Всю жизнь он был вторым. «Джек и наш второй сын», — слышал он с детства. На Джека — вся надежда, он всеобщий любимец и пример для подражания. Уолтер — просто еще один мальчик, который вечно позорит отца и старшего брата.

Когда Джека арестовали, отец пришел к Уолтеру и сказал, что теперь он наследник рода Говардов и что ему предстоит исправлять ошибки брата. Что на него теперь ложиться еще больше ответственности, чем лежало на Джеке. Уолтер высказал все, что думал о своем новом положении, о Джеке и о роде Говардов. Вечером он забрал личные сбережения и несколько вещей и купил билет на корабль в Лигеплац.

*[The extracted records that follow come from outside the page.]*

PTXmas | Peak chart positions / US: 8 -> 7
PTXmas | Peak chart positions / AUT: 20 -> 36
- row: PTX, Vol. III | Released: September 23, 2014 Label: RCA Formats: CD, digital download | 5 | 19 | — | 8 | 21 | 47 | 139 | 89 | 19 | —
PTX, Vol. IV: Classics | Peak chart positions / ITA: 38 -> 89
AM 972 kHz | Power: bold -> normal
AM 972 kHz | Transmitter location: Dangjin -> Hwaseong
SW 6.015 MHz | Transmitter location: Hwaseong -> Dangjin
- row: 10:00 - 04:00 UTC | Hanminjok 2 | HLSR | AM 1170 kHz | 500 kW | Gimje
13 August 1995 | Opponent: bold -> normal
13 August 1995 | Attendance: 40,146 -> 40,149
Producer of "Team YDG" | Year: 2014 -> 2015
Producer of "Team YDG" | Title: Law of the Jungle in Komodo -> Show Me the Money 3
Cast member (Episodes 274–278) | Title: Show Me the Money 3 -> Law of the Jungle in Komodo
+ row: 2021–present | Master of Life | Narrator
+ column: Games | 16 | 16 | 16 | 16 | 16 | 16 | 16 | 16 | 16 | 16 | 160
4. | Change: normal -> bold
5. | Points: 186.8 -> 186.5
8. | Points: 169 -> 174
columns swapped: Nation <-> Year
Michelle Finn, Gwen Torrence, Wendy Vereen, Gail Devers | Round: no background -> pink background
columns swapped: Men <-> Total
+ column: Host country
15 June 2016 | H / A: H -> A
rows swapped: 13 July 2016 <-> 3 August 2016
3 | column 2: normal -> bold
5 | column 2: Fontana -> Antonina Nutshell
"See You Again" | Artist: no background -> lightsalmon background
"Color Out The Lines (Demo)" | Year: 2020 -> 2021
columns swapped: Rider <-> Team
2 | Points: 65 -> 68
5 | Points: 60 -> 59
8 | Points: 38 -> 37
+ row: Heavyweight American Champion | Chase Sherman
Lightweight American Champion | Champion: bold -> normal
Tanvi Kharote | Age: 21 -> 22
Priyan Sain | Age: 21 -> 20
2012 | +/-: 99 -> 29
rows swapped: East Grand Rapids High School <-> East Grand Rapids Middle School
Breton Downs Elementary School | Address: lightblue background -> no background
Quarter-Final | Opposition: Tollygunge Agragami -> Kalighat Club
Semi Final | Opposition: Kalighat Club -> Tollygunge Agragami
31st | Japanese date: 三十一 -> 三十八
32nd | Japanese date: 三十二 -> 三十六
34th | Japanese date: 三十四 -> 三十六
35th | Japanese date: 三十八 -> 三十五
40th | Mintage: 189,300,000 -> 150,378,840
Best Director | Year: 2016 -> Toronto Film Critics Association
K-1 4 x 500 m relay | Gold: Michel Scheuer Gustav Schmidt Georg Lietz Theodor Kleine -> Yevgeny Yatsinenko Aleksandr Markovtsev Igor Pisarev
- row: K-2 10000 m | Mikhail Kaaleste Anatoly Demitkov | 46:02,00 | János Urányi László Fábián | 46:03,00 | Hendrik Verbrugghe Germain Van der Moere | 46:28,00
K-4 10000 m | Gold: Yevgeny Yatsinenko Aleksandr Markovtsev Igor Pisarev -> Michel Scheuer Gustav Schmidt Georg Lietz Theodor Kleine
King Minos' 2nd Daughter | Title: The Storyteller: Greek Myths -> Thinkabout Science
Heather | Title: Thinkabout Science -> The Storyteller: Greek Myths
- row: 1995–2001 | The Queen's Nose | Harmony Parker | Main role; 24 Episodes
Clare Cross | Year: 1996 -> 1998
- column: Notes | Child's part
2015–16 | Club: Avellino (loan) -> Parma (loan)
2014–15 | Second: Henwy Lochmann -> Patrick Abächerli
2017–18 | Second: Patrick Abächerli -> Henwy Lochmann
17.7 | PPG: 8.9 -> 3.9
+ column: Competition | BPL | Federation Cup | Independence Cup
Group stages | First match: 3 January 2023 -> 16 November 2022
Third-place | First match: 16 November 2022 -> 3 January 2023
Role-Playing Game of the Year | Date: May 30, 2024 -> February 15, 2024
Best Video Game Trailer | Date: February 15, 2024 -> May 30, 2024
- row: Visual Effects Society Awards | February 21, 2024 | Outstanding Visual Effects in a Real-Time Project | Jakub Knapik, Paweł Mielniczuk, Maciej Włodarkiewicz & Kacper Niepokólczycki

Ему сказали, что это зеленый остров, где находится несколько резиденций влиятельных людей Кайзерстата. Что там красивые пляжи, развитая инфраструктура и люди, которые не задают вопросов. Уолтеру подходило. Язык он знал прекрасно и говорил почти без знаменитого альбионского акцента, четко проговаривая все звуки. Язык был похож на чеканный марш: Кай-зер-стат. Ли-ге-плац. Уолтеру нравилась несхожесть с мягким и полупрезрительным языком Альбиона. Даже его имя здесь звучало резче и злее — Вальтер.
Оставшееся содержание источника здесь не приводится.